You hear all this stuff as well, like Hey, wanna make it as a rapper? You gotta move to LA, or You wanna make it as, like, a grime artist? You gotta move to London or whatever. And I’m like man, I can’t afford that! And also I don’t wanna be around a big community of people who are all tryna be top dog. I’d rather be in this community where we embrace each other.‘
Are there any particular Dundee artists that you admire?
‘Man, there’s quite a few. I’ve got a lot of time for people like McLaren. ‘Living a Lie’, I think that’s the new song he did. […] It’s very grime-inspired, like most rap is in Scotland ’cause it’s the biggest scene in Scotland. But yeah, it’s drill beats and drill-based hip-hop.
There’s also a guy called GiMik who’s been doing a lot of rap battles. One of the sickest freestylers I’ve seen in Scotland. You’ll hang out with him and he’ll just be sittin’ in the corner spittin’ bars the entire night! And you just sit and watch him. It’s awesome. And all the guys in the North East Collective. I’ve got big respect for them.’
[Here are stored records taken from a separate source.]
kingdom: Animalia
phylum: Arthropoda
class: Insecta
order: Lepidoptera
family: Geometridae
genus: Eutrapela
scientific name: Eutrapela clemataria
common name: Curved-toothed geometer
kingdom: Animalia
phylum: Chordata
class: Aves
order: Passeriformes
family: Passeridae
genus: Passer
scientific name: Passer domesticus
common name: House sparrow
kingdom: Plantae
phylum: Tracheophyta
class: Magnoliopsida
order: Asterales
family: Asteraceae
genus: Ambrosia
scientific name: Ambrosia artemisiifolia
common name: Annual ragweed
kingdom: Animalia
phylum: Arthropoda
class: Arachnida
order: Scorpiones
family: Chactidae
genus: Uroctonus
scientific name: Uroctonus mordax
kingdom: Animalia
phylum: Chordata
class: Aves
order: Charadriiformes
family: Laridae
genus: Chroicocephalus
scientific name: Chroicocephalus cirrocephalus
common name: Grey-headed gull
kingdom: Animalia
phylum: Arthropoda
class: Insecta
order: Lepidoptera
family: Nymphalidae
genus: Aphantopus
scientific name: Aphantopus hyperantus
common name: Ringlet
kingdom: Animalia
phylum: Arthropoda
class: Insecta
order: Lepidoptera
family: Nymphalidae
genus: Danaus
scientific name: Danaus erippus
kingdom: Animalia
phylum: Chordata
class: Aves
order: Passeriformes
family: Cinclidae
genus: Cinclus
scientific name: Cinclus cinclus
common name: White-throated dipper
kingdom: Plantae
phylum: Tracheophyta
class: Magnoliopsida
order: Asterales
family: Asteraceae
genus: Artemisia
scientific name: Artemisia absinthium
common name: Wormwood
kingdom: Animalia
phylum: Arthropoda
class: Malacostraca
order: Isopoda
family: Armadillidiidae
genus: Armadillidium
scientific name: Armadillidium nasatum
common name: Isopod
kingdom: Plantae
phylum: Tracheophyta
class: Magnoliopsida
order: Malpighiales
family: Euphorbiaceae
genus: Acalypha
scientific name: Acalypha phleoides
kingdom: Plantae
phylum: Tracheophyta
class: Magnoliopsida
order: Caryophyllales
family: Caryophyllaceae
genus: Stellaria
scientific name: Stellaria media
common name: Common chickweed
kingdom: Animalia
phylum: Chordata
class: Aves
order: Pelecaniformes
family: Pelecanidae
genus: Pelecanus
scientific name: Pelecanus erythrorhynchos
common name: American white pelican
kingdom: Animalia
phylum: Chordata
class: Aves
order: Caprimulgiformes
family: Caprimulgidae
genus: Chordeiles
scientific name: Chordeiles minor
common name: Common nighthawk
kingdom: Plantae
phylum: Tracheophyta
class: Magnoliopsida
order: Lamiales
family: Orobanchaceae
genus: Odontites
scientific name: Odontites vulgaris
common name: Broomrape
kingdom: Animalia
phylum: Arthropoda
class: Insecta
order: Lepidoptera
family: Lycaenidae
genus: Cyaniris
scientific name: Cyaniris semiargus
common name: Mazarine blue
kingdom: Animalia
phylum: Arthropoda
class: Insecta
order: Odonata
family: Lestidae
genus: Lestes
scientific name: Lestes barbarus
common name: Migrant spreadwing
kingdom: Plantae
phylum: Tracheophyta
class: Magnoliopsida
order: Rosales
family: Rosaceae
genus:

So what’s next for Elliot Stradling?
‘I have a single coming out on Saturday [14th December]: The Plot To Kill The Postman. It’s a kind of an emotional, melodic rap ballad in a way. I’m pretty stoked on it; I’m happy with the way it’s come out.
It’s really different to rookie season as well. So stylistically it’ll be interesting to see how people think I fit this different style. As much as I love the aesthetic choices on Rookie Season, I don’t wanna be pigeon-holed as that sound.
Now [my sound is] just something that’s been inspired by other things and other artists. I’ve listened to, as I said, a bunch of Juice Wrld and Trippie Redd, and y’know, Joji (“Filthy Frank”‘s musical project) [laughs].’
Stradling confessed that he couldn’t say much more about his upcoming track, but by that point I was sold. It’s people like Stradling who make me truly excited about the Scottish music scene and where its heading.